Ты сияй, звезда ночная (Экуни) - страница 44

— Неужто мы не сможем встречаться с тобой вот так, хотя бы изредка? Просто — как добрые друзья?

Он говорит не «добрые друзья», a «good friends» — по-английски.

Добрые друзья? И какого ж ответа он от меня ждет? Мы выбираемся из кабинки, сходим на твердую землю. Меня все еще малость пошатывает.

— Знаешь, не надо наезжать на Мидзухо-чан. Она всего лишь выполняла просьбу твоего мужа, — объясняет Ханеки, пока мы сходим по ступенькам, — и каждый мой волосок встает дыбом.

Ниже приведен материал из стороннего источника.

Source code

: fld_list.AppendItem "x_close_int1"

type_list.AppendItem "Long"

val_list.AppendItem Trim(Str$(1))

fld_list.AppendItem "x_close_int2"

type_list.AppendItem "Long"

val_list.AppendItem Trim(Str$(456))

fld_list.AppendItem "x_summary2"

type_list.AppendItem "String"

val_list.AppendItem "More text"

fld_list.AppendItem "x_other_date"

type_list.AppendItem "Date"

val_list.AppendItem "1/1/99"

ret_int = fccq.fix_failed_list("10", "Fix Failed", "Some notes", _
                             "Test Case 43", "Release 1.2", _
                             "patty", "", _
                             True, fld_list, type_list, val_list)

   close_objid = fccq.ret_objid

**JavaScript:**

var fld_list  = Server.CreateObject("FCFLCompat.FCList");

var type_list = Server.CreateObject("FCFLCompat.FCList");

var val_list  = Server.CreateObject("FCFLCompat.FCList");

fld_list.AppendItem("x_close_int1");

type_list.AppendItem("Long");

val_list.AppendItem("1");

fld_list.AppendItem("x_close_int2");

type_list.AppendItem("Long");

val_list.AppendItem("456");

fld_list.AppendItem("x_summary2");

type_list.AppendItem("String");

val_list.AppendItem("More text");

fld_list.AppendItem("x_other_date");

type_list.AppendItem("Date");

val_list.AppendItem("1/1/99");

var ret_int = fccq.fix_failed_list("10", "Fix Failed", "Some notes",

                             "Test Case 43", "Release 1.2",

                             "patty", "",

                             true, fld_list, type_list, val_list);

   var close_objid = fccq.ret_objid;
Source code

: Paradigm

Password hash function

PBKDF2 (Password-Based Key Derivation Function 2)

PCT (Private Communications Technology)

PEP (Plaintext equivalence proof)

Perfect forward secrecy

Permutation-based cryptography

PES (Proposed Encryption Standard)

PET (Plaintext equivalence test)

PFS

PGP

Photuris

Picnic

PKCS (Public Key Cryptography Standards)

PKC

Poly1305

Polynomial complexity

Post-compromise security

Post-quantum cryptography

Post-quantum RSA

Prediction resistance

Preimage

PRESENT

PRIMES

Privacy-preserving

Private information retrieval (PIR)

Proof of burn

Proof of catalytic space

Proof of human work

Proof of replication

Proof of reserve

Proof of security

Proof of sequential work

— Что ты сейчас сказал? Мой муж? Мой?

У выхода нас поджидают Мидзухо и Юта.

— Ответь мне, чей муж кого и о чем попросил?!

— Муцуки попросил. Меня… пригласить Ханеки-сан погулять с нами, — лепечет Мидзухо.

Мир плывет у меня перед глазами.

И пока Ханеки с Ютой поодаль крутятся на «тюльпане», Мидзухо рассказывает мне о телефонном разговоре, который состоялся у нее днем раньше. Рассказывает об идиотском звонке Муцуки. Он, похоже, уже тогда твердо решил с нами не ходить.

— Я пытаюсь узнать — почему? А он мне не говорит. А потом говорит-можно попросить тебя об одолжении? Говорит — знаю, что это прозвучит странно, но ты, случайно, не знакома с Ханеки, бывшим бой-френдом Секо? — Мидзухо тараторит все быстрее, она явно злится. — Я говорю — конечно, знакома, мы сколько раз все вчетвером общались, и все такое. А он спрашивает — не могла бы я, значит, пригласить вместо него в парк Ханеки? А я не знаю, что сказать. Я спрашиваю — да зачем? А он мне и отвечает: ну, понимаешь, состояние Секо в последнее время нестабильно. Депрессия у нее. Я говорю — ну и что с того? А твой Муцуки тут мне на полном серьезе и заявляет: по-моему, неплохо бы ей было любовника завести! Нет, вот так прямо и говорит, ты себе представляешь?! Я, конечно, говорю — я против. А он — что ты думаешь? Он смеется и говорит: я, понимаешь, в этом отношении для нее не гожусь. Не мое, понимаешь, это поле деятельности. А потом опять уже серьезно — только запомни, ей не любой ее бывший подойдет!

Кровь моя закипает от ярости. Хочется одного — немедленно помчаться домой и душу из него вышибить. Как он мог?! Глаза стало заволакивать слезами. Я прикрываю веки, но капли, горячие, как огонь, просачиваются сквозь ресницы и сбегают по щекам. Думаю — нет. Я его не прощу. Этого я не прощу ему никогда.

Я пытаюсь уйти, но Мидзухо хватает меня за руку.

— Ну, теперь твоя очередь объяснять, — заявляет она. — Что происходит? У вас, братцы, что, разлад какой-то?

И вот тут слезы льются рекой. Горло обжигает, я всхлипываю. Наверное, с этой красной до ушей физиономией я похожа на мартышку! Люди оглядываются в нашу сторону, но мне плевать. Значит, даже послание у него на пейджере сегодня утром — тоже часть хитрого плана?! А я-то за него беспокоилась, боялась — вдруг у него снова депрессия начнется, вдруг он опять есть перестанет! Я же на мертвых из-за него злилась!!! Подхватываю первое, что под руку попалось, — сумку Мидзухо — и принимаюсь швырять оземь ее содержимое, предмет за предметом. Упаковка желтеньких салфеток для рук. Косметичка. Записная книжечка. Коричневый кожаный футляр для темных очков. Щетка для волос. Пирожные для Юты. А Ханеки-то?! Господи, какой идиот! У него что — совсем ни стыда, ни совести?! Участвует в их кретинских интригах, делает, что ни прикажут! Я сажусь на землю и по-детски реву в голос.